Some people say they can function on 4 to 6 hours of sleep each night, but research shows that adults who get fewer than seven hours of sleep – whether for just one night or over the course of days, weeks, or months — have more difficulty concentrating and more mood problems than people who sleep seven to nine hours each night.
But There Is A Simple Trick That Can Fix All That
- Well, now there’s a simple trick you can do with your tongue and mouth that will ensure you are fast asleep each night.
- It’s called the “4-7-8” breathing method, and it’s gone viral across the internet!
- “The 4-7-8 Breathing Exercise,” also called “The Relaxing Breath,” which promotes better sleep.
- This is based on pranayama, an ancient Indian practice that means “regulation of breath.”
- The exercise is described as “a natural tranquilizer for the nervous system” that eases the body into a state of calmness and relaxation.
Here’s How The “4-7-8 Breathing Method Works
The exhalation portion of the technique should take you two times longer than the inhalation…repeating for a total of four breaths.
The 4-7-8 Breathing Exercise is utterly simple, takes almost no time, requires no equipment and can be done anywhere. Although you can do the exercise in any position, sit with your back straight while learning the exercise. Place the tip of your tongue against the ridge of tissue just behind your upper front teeth, and keep it there through the entire exercise. You will be exhaling through your mouth around your tongue; try pursing your lips slightly if this seems awkward.
1) Exhale completely through your mouth, making a whoosh sound.
2) Close your mouth and inhale quietly through your nose to a mental count of four.
3) Hold your breath for a count of seven.
4) Exhale completely through your mouth, making a whoosh sound to a count of eight.
5) This is one breath. Now inhale again and repeat the cycle three more times for a total of four breaths.

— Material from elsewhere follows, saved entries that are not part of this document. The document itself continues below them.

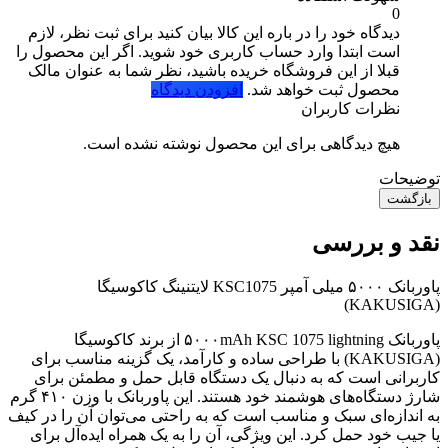
0
دیدگاه خود را در باره این کالا بیان کنید
برای ثبت نظر، لازم
است ابتدا وارد حساب کاربری خود شوید. اگر این محصول را
قبلا از این فروشگاه خریده باشید، نظر شما به عنوان مالک
محصول ثبت خواهد شد.
افزودن دیدگاه
نظرات کاربران
هیچ دیدگاهی برای این محصول نوشته نشده است.
توضیحات
بازگشت
نقد و بررسی
پاوربانک ۵۰۰۰ میلی آمپر KSC1075 لایتنینگ کاکوسیگا
(KAKUSIGA)
پاوربانک ۵۰۰۰mAh KSC 1075 lightning از برند کاکوسیگا
(KAKUSIGA) با طراحی ساده و کارآمد، یک گزینه مناسب برای
کاربرانی است که به دنبال یک دستگاه قابل حمل و مطمئن برای
شارژ دستگاه‌های هوشمند خود هستند. این پاوربانک با وزن ۴۱۰ گرم
به اندازه‌ای سبک و مناسب است که به راحتی می‌توان آن را در کیف
یا جیب خود حمل کرد. این ویژگی، آن را به یک همراه ایده‌آل برای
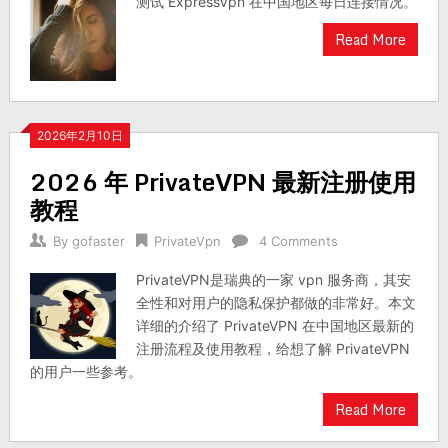
测试 ExpressVpn 在中国地区每日连接情况。
Read More
2026年2月10日
2026 年 PrivateVPN 最新注册使用
教程
By
gofaster
PrivateVpn
4 Comments
PrivateVPN是瑞典的一家 vpn 服务商，其安
全性和对用户的隐私保护都做的非常好。本文
详细的介绍了 PrivateVPN 在中国地区最新的
注册流程及使用教程，给想了解 PrivateVPN
的用户一些参考。
Read More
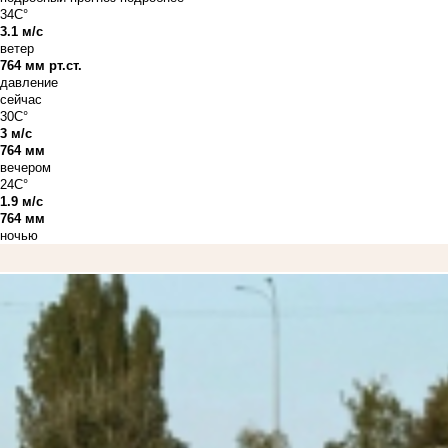
34C°
3.1 м/с
ветер
764 мм рт.ст.
давление
сейчас
30C°
3 м/с
764 мм
вечером
24C°
1.9 м/с
764 мм
ночью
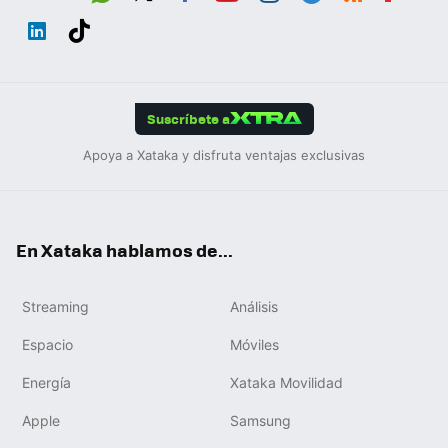
Wh
Twit
Fac
You
Inst
Tele
RSS
Flip
ats
ter
ebo
tub
agr
gra
boa
Link
Tikt
App
ok
e
am
m
rd
edIn
ok
Suscríbete a
Apoya a Xataka y disfruta ventajas exclusivas
En Xataka hablamos de...
Streaming
Análisis
Espacio
Móviles
Energía
Xataka Movilidad
Apple
Samsung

Note that you always inhale quietly through your nose and exhale audibly through your mouth. The tip of your tongue stays in position the whole time. Exhalation takes twice as long as inhalation. The absolute time you spend on each phase is not important; the ratio of 4:7:8 is important. If you have trouble holding your breath, speed the exercise up but keep to the ratio of 4:7:8 for the three phases. With practice, you can slow it all down and get used to inhaling and exhaling more and more deeply.